# TextProbe Quickstart Guide

TextProbe is an **all-in-one** Text Analysis API.  The API is organized into four core endpoints which return a rich analysis of your text across many dimensions:
1. **Entities Endpoint**:  [extracts entities](https://en.wikipedia.org/wiki/Named-entity_recognition) like people, groups, and places with automatic [entity linking](https://en.wikipedia.org/wiki/Entity_linking) to the [Wikidata](https://www.wikidata.org/wiki/Wikidata:Main_Page) knowledge base. Also extracts [measurements](https://en.wikipedia.org/wiki/Measured_quantity#:~:text=In%20a%20physical%20setting%20a,the%20context%20of%20quantum%20mechanics) (e.g., *10 cm* from "pencil is 10cm") and measured things (e.g., *pencil* from "pencil is 10cm").
2. **Relations Endpoint**: [extracts relations](https://en.wikipedia.org/wiki/Relationship_extraction) between entities including certain causal relatonships.  Also extracts quotations (speaker->said->quote).
3. **Topics Endpoint**: [auto-categorizes](https://en.wikipedia.org/wiki/Document_classification) text by subject matter. Also extracts salient concepts or subthemes as represented by [keyphrases](https://en.wikipedia.org/wiki/Keyword_extraction).
4. **Feelings Endpoint**: detects [emotion](https://en.wikipedia.org/wiki/Emotion_recognition) (e.g., joy, anger, fear, sadness, neutral) and [sentiment](https://en.wikipedia.org/wiki/Sentiment_analysis) (i.e., positive vs. negative vs. neutral) including [entity sentiment](https://www.semanticscholar.org/paper/Entity-Based-Sentiment-Analysis-on-Twitter-Batra-Rao/b6595c1bb5ae1bd6ea1fd9bf561796dd84c25295) 

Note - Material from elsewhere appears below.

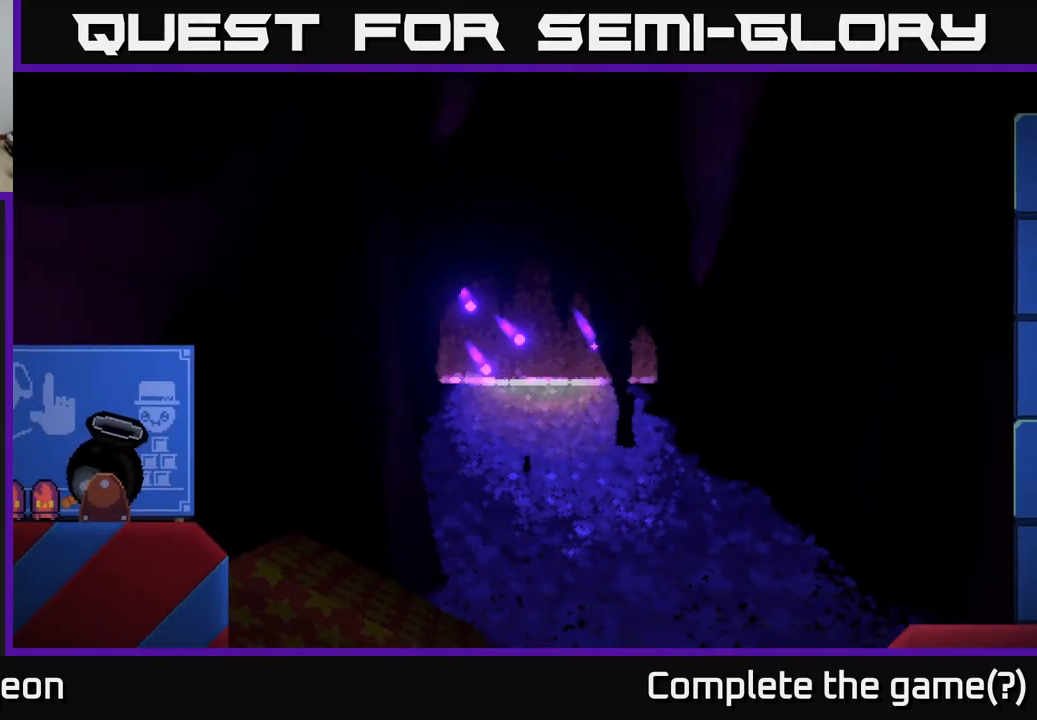
{"buttons": [], "left_stick": "center", "right_stick": "center", "events": [[50, "right_stick", "up-right"], [466, "right_stick", "center"]]}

TextProbe is a REST API that accepts JSON requests via both POST and GET.  Thus, you can access our API with any programming language (e.g., Python, PHP, Node.js, C#) and with very little coding required. We will use Python in this notebook and send requests using the `requests` library. Let's begin by installing `requests`.

In [1]:
!pip install -q requests # install requests if not already installed
import requests          # import requests

## STEP 1: Getting an API Key

TextProbe currently offers our API through [RapidAPI](https://rapidapi.com/marketplace).  A single API request can be used to perform all analyses listed above.  Our API can be accessed for free for up to 500 requests per day with no credit card required. 

To get started, you can:
1. [Register an account](https://rapidapi.com/marketplace) with RapidAPI for free
2. [Subscribe](https://rapidapi.com/textprobe/api/textprobe/pricing) to the TextProbe API.  Choose the Basic Plan to try it out for free.
2. [Go here](https://rapidapi.com/textprobe/api/textprobe/endpoints) and make note of your API key. It will be the value associated with the `x-rapidapi-key` field on the lower right of the screen under **Code Snippets**.

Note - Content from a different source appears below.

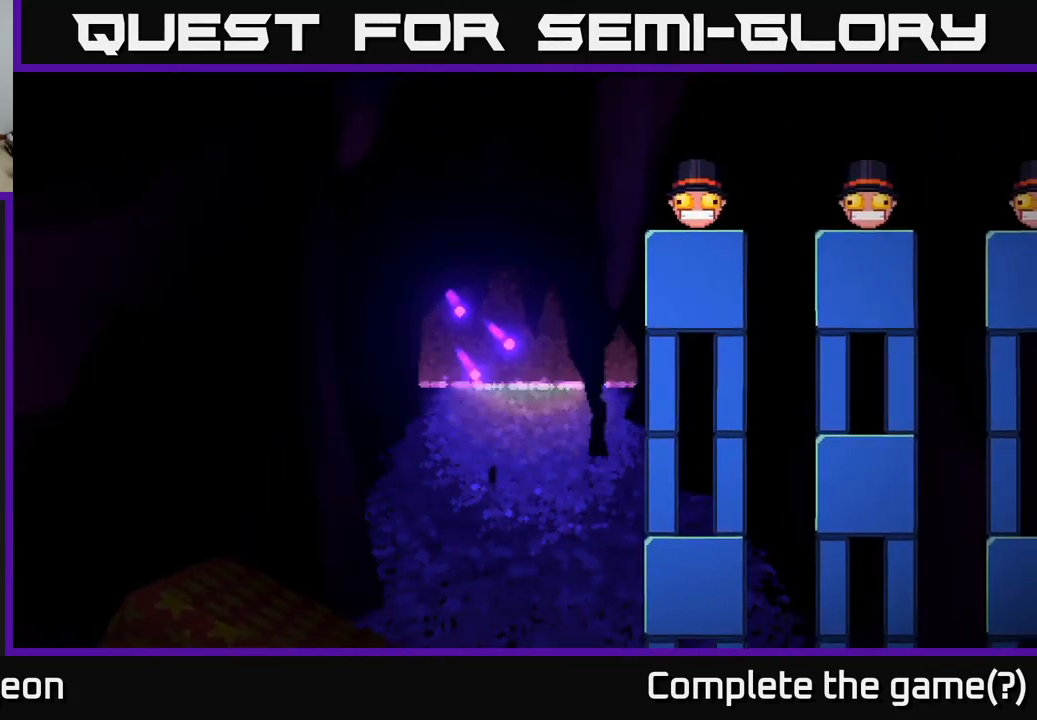
{"buttons": [], "left_stick": "up", "right_stick": "center", "events": [[133, "right_stick", "left"], [416, "right_stick", "center"], [433, "left_stick", "up"]]}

The RapidAPI site also shows example code for accessing the API through other languages and libraries such as Node.js.

Once you obtain a free API key, enter it below:

In [2]:
API_KEY = 'ENTER YOUR API KEY HERE'

## STEP 2:  Define Request Function

Let's define a convience function to help send our requests to different TextProbe endpoints:

In [3]:
BASE_URL = 'https://textprobe.p.rapidapi.com'
def post_request(doc, endpoint, **kwargs):
    kwargs['text'] = doc
    r = requests.post(url = BASE_URL+endpoint, json = kwargs, 
                      headers={'x-rapidapi-key': API_KEY})
    print('status code: %s' % (r.status_code))
    if r.status_code in range(500,599): return {"detail" : "Internal Server Error"}
    data = r.json()
    return data

## STEP 3:   Analyze Your Text

Here is the text we will analyze in this notebook, which consists of two paragraphs (i.e., two sets of sentences separated with blank line).  When sending text to TextProbe, we recommend you try to retain this kind of paragraph structure if possible.

In [4]:
document = """
Artifical intelligence remains a hot area in the technology sector.
In 2014, Google bought London-based artificial intelligence company DeepMind with an acquisition
price was more than $500 million. Facebook was also in talks to buy the startup in late 2013.
DeepMind had confirmed the acquisition, but couldn’t disclose deal terms.
CMU Professor Larry Wasserman once wrote that "the startup is trying to build a system that thinks."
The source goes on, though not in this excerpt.